»Wunderwaffe« besteht Test
Von Philip Tassev
Die Meldung wirkt einigermaßen absurd: »Deutsche Drohnenwaffe komplett« hieß es am Montag bei der dpa. Die Konzernmedien griffen die Nachricht dankbar auf, in der Weihnachtszeit ist man da nicht so wählerisch. Bei näherer Betrachtung ist der Sachverhalt allerdings ein anderer. Die »deutsche Drohnenwaffe« ist nämlich alles andere als »komplett«. Einzig ein Test einer Drohne wurde dem Vernehmen nach erfolgreich abgeschlossen. Wie die beiden Unternehmen TDW und Stark Defence am Montag mitteilten, habe der erste Test des Sprengsatzes für die Kamikazedrohne vom Typ »Virtus« im Einsatz gegen 800 Millimeter dicken Panzerstahl stattgefunden und sei unter Laborbedingungen erfolgreich verlaufen.
Die »Virtus«-Einwegdrohne zählt zu der sogenannten »Loitering ammunition«, kreist also mit fünf Kilogramm Sprengstoff an Bord als »verweilende Munition« bis zu 60 Minuten über dem Schlachtfeld, bis ihr ein Ziel gegeben wird, auf das sie sich sodann mit 250 Kilometern pro Stunde herabstürzt.
In der Ukraine sei »Loitering ammunition« für etwa 70 Prozent aller Abschüsse verantwortlich, sagte Andreas Seitz, Geschäftsführer von TDW, nach dem Test zu dpa. Das klingt nach allem, was man von den Kämpfen im Donbass sieht und hört, plausibel. TDW, oder Gesellschaft für verteidigungstechnische Wirksysteme mbH, wie der volle Firmenname lautet, ist eine Tochter des Raketenbauers MBDA, der wiederum den europäischen Rüstungskonzernen Airbus, BAE Systems und Leonardo gehört.
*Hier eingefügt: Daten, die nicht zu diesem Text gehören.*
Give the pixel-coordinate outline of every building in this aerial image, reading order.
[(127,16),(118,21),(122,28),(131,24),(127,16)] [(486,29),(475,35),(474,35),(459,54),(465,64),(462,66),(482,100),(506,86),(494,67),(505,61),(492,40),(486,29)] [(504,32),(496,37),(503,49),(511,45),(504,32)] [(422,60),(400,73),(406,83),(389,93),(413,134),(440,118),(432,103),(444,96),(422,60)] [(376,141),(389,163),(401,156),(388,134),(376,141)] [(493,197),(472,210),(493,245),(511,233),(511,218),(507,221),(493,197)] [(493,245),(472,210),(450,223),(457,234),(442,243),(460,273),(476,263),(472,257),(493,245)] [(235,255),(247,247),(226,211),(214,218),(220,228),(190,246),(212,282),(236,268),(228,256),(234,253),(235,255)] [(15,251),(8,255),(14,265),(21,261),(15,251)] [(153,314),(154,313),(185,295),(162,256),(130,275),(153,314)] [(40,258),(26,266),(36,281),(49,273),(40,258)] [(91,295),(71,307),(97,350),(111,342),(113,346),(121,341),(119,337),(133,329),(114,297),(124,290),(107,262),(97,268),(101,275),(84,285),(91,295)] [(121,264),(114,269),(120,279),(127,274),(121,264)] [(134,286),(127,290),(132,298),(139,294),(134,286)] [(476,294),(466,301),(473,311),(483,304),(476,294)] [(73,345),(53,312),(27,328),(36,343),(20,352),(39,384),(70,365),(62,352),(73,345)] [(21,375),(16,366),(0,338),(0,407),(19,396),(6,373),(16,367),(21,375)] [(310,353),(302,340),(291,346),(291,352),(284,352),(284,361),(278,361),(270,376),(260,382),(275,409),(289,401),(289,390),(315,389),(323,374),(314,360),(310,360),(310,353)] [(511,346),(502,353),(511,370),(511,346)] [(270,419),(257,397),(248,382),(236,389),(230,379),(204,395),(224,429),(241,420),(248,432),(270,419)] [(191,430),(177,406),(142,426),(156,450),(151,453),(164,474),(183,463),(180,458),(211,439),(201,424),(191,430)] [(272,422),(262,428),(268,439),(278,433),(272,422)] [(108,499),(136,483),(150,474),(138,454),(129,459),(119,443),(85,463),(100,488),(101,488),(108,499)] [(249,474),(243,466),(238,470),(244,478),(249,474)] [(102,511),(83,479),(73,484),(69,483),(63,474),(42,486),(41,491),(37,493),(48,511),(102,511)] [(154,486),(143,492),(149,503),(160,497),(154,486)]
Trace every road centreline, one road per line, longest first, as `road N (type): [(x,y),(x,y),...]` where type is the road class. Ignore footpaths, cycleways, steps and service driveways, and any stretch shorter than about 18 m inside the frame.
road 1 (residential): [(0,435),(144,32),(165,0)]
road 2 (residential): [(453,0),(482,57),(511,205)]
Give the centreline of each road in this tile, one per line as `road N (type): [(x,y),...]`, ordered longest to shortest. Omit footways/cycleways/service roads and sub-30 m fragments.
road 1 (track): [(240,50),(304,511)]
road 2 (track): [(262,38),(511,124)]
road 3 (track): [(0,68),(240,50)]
Das »Startup« Stark Defence aus Berlin wurde 2024 vom ehemaligen Bundeswehroffizier Florian Seibel gegründet und gilt als in Militärkreisen bestens vernetzt. Die Firma hat in der kurzen Zeit ihres Bestehens über 100 Millionen Euro Kapital eingesammelt. Zu den Geldgebern zählen neben dem »NATO Innovation Fund« und der CIA-Investmentfirma In-Q-Tel auch der bekennende Antidemokrat Peter Thiel sowie Döpfner Capital von Moritz Döpfner, Sohn des Axel-Springer-Chefs Mathias Döpfner.
Mit solcher Kapitalmacht und solchen Beziehungen im Rücken konkurriert Stark mittlerweile mit dem Rüstungskonzern Rheinmetall und mit Helsing aus München um einen Großauftrag der Bundeswehr. Für rund 900 Millionen Euro will die deutsche Armee mehr als 10.000 Einwegdrohnen beschaffen. Denkbar ist aber auch, dass jeder der drei Wettbewerber einen Teilauftrag über 300 Millionen Euro erhält. Denn der Innovationszyklus bei Drohnen ist sehr kurz. Systeme, die eben noch auf dem neusten Stand der Technik waren, können in kürzester Zeit als veraltet gelten.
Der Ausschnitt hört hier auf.